▶ [ESTRATTO DEL TESTO]:
──────
Un percorso di storia

È un patrimonio culturale e non solo. Quello rappresentato dalle auto e dalle moto d’epoca della Polizia di Stato è anche la tangibile testimonianza, a partire dall’immediato dopoguerra, di quanto la motorizzazione sia stata determinante nell’evoluzione del Corpo, in grado di adeguarsi alle esigenze richieste dal rapido evolversi dei tempi.
Macchine che profumano di storia e che evocano lo scorrere in parallelo di molteplici aspetti della vita pubblica nazionale. Dallo sviluppo dell’industria del settore, determinante per il progresso del nostro Paese, alle mutazioni del costume, all’imporsi di mode e modi di un’Italia nata dalle macerie di un conflitto disastroso, capace poi di conquistarsi solidità e benessere duraturo, sia pure attraverso eventi a volte tumultuosi.
Inizialmente, le auto e le moto della polizia destinate alla rottamazione sono state salvate da iniziative individuali di appassionati dipendenti dell’Istituzione, i quali, successivamente, agendo quasi fossero appartenenti ad una setta segreta, hanno provveduto a restaurarle. Un lavoro svolto con una cura maniacale, tanto che questi mezzi avrebbero poi partecipato con successo ad importanti manifestazioni storiche. Il fenomeno, di sempre più larghe dimensioni, non poteva lasciare indifferenti, fino a spingere alla realizzazione di un museo permanente dei mezzi della Polizia di Stato presso la vecchia sede della Fiera di Roma. Sforzo considerevole che ha evitato, innanzitutto, la dispersione di un’eredità d’inestimabile valore, oltre a dimostrare quanto la polizia tenga ad essere vicina alla gente pure tramite una struttura che ne tramanda una parte significativa della sua tradizione.
──────
▶ [VOCI RIPORTATE]:
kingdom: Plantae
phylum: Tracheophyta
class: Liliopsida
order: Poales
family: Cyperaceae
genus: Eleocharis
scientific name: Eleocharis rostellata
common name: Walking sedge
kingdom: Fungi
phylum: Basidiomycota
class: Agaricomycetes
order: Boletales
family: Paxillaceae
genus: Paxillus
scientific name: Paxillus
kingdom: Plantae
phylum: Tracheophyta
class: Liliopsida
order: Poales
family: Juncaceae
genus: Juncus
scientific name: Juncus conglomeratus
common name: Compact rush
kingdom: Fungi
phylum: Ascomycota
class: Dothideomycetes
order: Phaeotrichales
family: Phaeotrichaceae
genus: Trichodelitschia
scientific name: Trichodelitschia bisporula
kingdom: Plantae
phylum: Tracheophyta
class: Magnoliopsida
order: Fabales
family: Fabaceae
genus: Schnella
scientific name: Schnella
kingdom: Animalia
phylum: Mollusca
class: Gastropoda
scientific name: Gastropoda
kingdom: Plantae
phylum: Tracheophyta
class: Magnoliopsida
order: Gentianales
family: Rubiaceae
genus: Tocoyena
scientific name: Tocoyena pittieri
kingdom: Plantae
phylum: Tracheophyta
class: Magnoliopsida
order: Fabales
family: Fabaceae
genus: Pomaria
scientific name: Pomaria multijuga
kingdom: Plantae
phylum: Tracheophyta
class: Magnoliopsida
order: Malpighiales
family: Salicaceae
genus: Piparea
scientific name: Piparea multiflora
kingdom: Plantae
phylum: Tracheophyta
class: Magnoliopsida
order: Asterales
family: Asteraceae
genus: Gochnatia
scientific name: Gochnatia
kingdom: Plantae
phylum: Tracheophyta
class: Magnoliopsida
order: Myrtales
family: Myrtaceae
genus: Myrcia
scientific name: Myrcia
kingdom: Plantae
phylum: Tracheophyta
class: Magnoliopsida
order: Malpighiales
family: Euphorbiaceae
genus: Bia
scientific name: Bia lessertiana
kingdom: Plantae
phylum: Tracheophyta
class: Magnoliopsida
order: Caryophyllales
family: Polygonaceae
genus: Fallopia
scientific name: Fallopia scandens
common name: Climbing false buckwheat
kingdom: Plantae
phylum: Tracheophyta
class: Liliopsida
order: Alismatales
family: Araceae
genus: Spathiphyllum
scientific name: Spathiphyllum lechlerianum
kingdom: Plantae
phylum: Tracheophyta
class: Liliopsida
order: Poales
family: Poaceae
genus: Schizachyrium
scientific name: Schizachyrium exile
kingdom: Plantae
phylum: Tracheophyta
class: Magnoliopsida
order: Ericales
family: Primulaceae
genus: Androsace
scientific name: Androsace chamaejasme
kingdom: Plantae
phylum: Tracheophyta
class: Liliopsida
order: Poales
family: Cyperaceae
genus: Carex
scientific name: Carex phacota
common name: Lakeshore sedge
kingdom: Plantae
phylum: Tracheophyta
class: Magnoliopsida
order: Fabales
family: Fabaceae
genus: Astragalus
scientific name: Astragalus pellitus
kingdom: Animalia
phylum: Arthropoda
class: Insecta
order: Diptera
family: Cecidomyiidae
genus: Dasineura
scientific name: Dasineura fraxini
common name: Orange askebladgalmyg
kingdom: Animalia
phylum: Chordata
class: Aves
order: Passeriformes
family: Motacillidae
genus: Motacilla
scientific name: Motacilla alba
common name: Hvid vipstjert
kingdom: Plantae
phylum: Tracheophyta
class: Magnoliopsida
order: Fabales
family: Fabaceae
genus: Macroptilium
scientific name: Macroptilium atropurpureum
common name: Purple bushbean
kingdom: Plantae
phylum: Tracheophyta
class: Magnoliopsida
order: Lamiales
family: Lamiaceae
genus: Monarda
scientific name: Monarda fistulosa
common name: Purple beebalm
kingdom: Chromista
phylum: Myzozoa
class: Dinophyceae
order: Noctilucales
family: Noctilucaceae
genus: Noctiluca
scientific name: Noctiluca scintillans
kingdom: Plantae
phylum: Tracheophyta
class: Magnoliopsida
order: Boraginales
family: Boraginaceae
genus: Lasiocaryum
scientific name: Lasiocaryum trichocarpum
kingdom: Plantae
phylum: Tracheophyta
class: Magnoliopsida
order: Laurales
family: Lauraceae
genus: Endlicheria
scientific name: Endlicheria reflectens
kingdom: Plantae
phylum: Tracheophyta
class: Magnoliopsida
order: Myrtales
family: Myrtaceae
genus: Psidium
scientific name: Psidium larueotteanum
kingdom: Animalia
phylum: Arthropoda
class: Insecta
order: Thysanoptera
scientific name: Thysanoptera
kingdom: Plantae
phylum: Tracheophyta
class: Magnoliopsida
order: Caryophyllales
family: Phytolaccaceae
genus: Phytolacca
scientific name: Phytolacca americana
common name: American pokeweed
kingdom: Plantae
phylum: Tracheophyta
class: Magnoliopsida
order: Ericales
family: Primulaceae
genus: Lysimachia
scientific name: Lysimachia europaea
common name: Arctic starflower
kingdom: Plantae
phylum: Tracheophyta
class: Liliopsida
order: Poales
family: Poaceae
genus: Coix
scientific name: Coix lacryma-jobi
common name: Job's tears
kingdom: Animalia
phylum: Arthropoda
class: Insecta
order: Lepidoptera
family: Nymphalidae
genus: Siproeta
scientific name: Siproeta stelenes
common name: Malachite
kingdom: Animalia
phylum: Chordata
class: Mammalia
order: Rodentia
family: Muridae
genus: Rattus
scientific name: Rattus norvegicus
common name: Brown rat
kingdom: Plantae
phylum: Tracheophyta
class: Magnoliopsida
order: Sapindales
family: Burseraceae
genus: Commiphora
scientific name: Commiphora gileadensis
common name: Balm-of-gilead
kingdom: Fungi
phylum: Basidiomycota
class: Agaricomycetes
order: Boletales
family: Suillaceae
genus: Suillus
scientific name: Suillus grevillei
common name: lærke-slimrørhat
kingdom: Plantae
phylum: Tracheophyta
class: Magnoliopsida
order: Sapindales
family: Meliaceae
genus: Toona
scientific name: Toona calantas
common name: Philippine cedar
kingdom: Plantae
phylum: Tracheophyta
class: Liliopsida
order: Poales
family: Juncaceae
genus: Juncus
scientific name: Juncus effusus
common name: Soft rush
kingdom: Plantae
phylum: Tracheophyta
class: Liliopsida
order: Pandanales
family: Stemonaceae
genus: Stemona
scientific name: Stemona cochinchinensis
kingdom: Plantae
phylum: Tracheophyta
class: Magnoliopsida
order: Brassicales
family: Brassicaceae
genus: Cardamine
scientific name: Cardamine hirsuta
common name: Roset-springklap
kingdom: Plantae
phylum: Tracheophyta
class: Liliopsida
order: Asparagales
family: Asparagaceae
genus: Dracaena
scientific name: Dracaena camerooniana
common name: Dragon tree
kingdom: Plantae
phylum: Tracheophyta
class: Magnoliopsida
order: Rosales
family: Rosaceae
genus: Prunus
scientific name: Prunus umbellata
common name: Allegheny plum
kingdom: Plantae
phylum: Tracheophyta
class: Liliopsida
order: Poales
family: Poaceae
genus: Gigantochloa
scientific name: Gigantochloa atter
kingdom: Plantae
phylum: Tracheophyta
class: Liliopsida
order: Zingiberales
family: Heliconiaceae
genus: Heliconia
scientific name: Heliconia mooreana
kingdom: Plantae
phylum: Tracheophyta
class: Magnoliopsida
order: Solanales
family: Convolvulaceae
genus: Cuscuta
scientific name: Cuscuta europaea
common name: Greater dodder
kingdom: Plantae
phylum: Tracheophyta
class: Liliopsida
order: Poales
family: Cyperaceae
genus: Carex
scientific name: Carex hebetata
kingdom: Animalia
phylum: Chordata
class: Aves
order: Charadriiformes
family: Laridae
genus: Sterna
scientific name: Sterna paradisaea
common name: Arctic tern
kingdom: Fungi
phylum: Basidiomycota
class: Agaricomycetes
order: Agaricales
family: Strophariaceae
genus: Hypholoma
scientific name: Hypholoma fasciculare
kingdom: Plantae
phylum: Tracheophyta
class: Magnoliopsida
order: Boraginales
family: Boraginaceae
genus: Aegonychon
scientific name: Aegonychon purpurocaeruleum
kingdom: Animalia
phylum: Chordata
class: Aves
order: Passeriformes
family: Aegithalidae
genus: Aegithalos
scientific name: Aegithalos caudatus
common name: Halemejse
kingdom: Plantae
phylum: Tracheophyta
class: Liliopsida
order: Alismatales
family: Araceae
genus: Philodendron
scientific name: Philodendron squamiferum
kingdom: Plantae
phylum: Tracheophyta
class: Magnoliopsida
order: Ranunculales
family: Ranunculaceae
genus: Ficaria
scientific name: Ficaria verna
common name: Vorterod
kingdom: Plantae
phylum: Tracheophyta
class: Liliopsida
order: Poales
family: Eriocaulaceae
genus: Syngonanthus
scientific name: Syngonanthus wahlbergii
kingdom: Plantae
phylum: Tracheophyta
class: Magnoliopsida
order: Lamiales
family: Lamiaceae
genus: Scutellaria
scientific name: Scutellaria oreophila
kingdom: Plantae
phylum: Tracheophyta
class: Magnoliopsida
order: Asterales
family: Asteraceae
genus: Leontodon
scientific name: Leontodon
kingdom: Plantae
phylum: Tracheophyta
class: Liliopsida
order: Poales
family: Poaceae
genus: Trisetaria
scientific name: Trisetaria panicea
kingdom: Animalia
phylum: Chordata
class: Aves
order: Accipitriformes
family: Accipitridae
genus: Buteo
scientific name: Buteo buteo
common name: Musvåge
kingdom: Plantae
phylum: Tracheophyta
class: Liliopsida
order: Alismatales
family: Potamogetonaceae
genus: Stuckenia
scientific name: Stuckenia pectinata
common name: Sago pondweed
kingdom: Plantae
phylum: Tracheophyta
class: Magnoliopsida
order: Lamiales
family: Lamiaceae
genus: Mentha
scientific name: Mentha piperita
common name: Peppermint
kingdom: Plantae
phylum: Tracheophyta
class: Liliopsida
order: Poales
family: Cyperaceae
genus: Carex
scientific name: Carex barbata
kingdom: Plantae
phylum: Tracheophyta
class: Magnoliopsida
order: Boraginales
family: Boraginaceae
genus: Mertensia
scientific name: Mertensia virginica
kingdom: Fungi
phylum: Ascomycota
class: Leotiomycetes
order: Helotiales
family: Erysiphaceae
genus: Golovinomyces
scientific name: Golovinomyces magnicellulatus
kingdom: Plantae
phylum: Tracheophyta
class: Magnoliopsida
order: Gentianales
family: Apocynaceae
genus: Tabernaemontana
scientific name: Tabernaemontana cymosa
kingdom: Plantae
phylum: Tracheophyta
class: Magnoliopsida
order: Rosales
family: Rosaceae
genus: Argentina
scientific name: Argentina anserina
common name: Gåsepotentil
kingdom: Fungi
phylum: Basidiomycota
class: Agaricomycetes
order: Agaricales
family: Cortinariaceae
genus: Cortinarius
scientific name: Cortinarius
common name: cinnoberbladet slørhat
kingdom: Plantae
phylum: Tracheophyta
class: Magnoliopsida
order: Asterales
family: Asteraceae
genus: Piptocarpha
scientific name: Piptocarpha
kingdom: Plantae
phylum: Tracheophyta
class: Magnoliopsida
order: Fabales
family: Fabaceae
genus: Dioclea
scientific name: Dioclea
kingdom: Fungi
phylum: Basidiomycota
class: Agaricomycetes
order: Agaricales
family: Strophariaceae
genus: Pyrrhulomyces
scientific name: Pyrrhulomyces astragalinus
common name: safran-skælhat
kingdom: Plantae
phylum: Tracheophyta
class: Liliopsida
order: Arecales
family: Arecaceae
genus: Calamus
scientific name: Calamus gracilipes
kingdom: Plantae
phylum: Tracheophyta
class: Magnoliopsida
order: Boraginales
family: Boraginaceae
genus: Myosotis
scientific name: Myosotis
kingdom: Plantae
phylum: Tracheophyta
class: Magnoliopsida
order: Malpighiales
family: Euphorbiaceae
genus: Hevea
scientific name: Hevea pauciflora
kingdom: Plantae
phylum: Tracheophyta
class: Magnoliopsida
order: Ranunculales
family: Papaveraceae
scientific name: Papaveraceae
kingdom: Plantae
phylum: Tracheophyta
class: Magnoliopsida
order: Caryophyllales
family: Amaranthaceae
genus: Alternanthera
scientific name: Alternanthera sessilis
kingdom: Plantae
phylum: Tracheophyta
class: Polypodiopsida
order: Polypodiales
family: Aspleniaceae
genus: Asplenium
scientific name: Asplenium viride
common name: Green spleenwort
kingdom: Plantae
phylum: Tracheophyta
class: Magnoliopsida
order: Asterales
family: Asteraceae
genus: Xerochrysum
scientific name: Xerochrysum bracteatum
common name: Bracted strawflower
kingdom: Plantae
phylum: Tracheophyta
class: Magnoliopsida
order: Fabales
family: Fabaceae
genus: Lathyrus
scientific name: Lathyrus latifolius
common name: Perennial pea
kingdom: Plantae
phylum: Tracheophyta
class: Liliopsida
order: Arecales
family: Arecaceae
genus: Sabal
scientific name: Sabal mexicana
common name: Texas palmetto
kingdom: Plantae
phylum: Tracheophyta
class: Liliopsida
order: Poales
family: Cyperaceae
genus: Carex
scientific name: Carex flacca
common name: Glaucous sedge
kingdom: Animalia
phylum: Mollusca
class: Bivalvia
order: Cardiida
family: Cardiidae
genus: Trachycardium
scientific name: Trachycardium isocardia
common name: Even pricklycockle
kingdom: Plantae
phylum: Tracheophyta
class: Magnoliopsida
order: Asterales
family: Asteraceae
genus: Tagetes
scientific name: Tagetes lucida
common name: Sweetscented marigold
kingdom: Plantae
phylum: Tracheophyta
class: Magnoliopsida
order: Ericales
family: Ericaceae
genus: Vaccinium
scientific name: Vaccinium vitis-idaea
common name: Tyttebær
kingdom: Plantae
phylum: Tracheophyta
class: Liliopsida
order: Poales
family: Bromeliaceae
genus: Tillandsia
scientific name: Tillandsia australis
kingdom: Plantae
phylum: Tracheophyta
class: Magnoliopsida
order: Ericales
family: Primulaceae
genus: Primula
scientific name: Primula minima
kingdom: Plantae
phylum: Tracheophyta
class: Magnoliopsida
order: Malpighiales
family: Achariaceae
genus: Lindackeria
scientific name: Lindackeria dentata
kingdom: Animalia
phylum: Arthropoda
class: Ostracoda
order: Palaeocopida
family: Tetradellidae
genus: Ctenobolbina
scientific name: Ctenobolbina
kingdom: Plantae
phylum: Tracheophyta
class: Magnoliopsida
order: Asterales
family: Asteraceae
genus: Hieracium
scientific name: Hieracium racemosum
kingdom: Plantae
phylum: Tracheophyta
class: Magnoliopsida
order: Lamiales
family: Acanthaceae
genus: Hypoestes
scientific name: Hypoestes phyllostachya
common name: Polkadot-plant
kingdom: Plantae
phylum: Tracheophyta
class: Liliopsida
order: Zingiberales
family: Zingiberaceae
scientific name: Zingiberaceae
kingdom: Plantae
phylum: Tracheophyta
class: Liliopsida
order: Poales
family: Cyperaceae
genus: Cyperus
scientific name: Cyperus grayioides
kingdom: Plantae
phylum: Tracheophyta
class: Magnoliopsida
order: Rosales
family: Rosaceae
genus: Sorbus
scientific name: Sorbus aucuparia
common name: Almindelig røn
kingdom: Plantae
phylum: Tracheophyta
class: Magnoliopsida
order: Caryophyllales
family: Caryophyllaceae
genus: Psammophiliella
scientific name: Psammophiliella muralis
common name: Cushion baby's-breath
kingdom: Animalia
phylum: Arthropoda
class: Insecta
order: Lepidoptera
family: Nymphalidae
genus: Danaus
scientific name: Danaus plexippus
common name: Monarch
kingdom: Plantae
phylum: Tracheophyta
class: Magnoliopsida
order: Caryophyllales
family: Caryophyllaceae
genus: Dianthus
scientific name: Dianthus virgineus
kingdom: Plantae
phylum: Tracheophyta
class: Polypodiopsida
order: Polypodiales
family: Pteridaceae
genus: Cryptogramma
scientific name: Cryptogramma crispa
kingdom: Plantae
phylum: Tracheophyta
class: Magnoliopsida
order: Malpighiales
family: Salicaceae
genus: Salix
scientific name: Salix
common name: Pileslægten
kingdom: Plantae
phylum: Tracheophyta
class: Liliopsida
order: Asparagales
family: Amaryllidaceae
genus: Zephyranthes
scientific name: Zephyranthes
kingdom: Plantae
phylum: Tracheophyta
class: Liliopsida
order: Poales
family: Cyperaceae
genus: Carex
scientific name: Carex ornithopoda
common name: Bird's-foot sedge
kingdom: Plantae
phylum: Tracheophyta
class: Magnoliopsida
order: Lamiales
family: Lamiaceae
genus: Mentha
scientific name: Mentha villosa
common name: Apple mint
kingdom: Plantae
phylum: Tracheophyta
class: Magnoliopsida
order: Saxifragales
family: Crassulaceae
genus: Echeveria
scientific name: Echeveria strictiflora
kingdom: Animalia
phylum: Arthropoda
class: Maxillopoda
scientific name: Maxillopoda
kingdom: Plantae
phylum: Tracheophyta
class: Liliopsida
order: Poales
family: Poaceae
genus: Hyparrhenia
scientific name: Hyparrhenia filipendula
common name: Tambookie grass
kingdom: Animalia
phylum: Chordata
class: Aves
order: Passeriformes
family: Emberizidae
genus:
──────
▶ [COMPITI DA SVOLGERE]:
1. Rispondi a queste domande sul brano dedicato ai mezzi d'epoca della Polizia di Stato:
(a) Da quale periodo auto e moto d'epoca testimoniano il ruolo della motorizzazione nell'evoluzione del Corpo?
(b) Da chi sono stati salvati inizialmente i mezzi destinati alla rottamazione?
(c) Dove è stato realizzato il museo permanente dei mezzi della Polizia di Stato?
2. Trascrivi, per favore, dal brano sui mezzi d'epoca della Polizia di Stato il passo che va da "Macchine che profumano" fino a "a volte tumultuosi." compreso.

▶ [SOLUZIONI]:
1.
(a) A partire dall'immediato dopoguerra.
(b) Da iniziative individuali di appassionati dipendenti dell'Istituzione.
(c) Presso la vecchia sede della Fiera di Roma.

2.
Macchine che profumano di storia e che evocano lo scorrere in parallelo di molteplici aspetti della vita pubblica nazionale. Dallo sviluppo dell’industria del settore, determinante per il progresso del nostro Paese, alle mutazioni del costume, all’imporsi di mode e modi di un’Italia nata dalle macerie di un conflitto disastroso, capace poi di conquistarsi solidità e benessere duraturo, sia pure attraverso eventi a volte tumultuosi.